Paulsen, R. (2015). Vi bara lyder: en berättelse om Arbetsförmedlingen. Bokförlaget Atlas, p.52.


----- On credentialism -----
"I have myself devoted several years to teaching university-level courses to future HR administrators. You could become a personnel administrator with no more than high school diploma only three decades ago. Administration and communication processes were far less automated at that time compared to today and the requirements of detailed knowledge was therefore greater. Now, when the labor has become easier than ever before, most employers require that you have a three-year college degree to do it. One explanation for this is that colleges and universities have become repositories for excess labor. This has led to what in English is called *credentialism*: an inflation in the value of a degree that is required also for jobs where that training is not of any use. Employers will make as substantial demands as they can - because they can - leding to education becoming an empty, albeit decisive, symbol in a worklife competition."
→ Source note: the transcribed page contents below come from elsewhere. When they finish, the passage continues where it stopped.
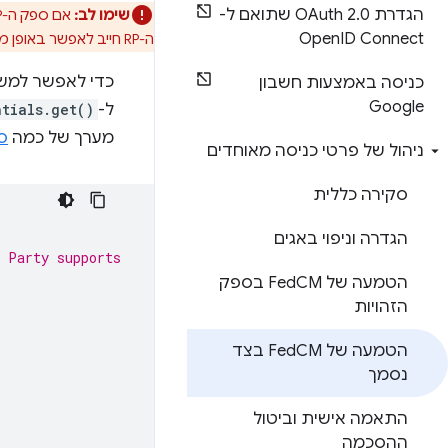
הגדרת OAuth 2
.
0 שתואם ל-
שימו לב:
אם ספק ה-RP פורס
Open
ID Connect
ה-RP חייב לאפשר באופן מפורש נקודות קצה שמופיעות ב
כניסה באמצעות חשבון
Google
ל-
tials.get()
מערך של כמה
ספ
ניהול של פרטי כניסה מאוחדים
סקירה כללית
הגדרה וניפוי באגים
 Party supports
הטמעה של Fed
CM בספק
הזהויות
הטמעה של Fed
CM בצד
נסמך
התאמה אישית וביטול
ההסכמה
Paulsen, R. (2015). Vi bara lyder: en berättelse om Arbetsförmedlingen. Bokförlaget Atlas, p.100.


----- On the differences and dividing lines between unemployment, labour and meaningful work -----
"For there to be an incentive to work, being unemployed can not be too comfortable. The compensation can not be too high and the demands on activity must not be too low - you can not get more in compensation than those who work and you can not be released from supervision. However attractive wage labor may may appear to those who have ended up outside [of the labor market], and however much the political parties unite behind the increasingly important objective of "creating jobs", there is however a truth that is as well known as it is suppressed: most of us would refuse the jobs we currently have if we were free from economic coercion. The proportion of people who could imagine themselves continuing to work if they unexpectedly became financially independent has since the 1950's gone down from half of the working population to less than a third. This third encompasses those of us who are allowed to comment in public on the meaning of work: researchers, journalists and politicians. Professions for which leisure and work intermingle; people who can attend dinners, read books or travel around the world and refer to it as "work". "
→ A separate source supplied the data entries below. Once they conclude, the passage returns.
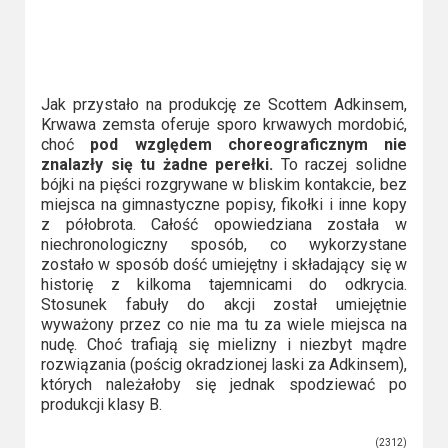
Jak przystało na produkcję ze Scottem Adkinsem,
Krwawa zemsta oferuje sporo krwawych mordobić,
choć
pod względem choreograficznym nie
znalazły się tu żadne perełki.
To raczej solidne
bójki na pięści rozgrywane w bliskim kontakcie, bez
miejsca na gimnastyczne popisy, fikołki i inne kopy
z półobrota. Całość opowiedziana została w
niechronologiczny sposób, co wykorzystane
zostało w sposób dość umiejętny i składający się w
historię z kilkoma tajemnicami do odkrycia.
Stosunek fabuły do akcji został umiejętnie
wyważony przez co nie ma tu za wiele miejsca na
nudę. Choć trafiają się mielizny i niezbyt mądre
rozwiązania (pościg okradzionej laski za Adkinsem),
których należałoby się jednak spodziewać po
produkcji klasy B.
(2312)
Paulsen, R. (2015). Vi bara lyder: en berättelse om Arbetsförmedlingen. Bokförlaget Atlas, p.170.


----- On the consensus of creating jobs in a world of job-shedding -----
"All of society pulls in the same direction. Economic policy has been reduced to one single question: how can we ensure that more people have a job in a world where work becomes more and more superfluous day by day?"
Paulsen, R. (2015). Vi bara lyder: en berättelse om Arbetsförmedlingen. Bokförlaget Atlas, p.179.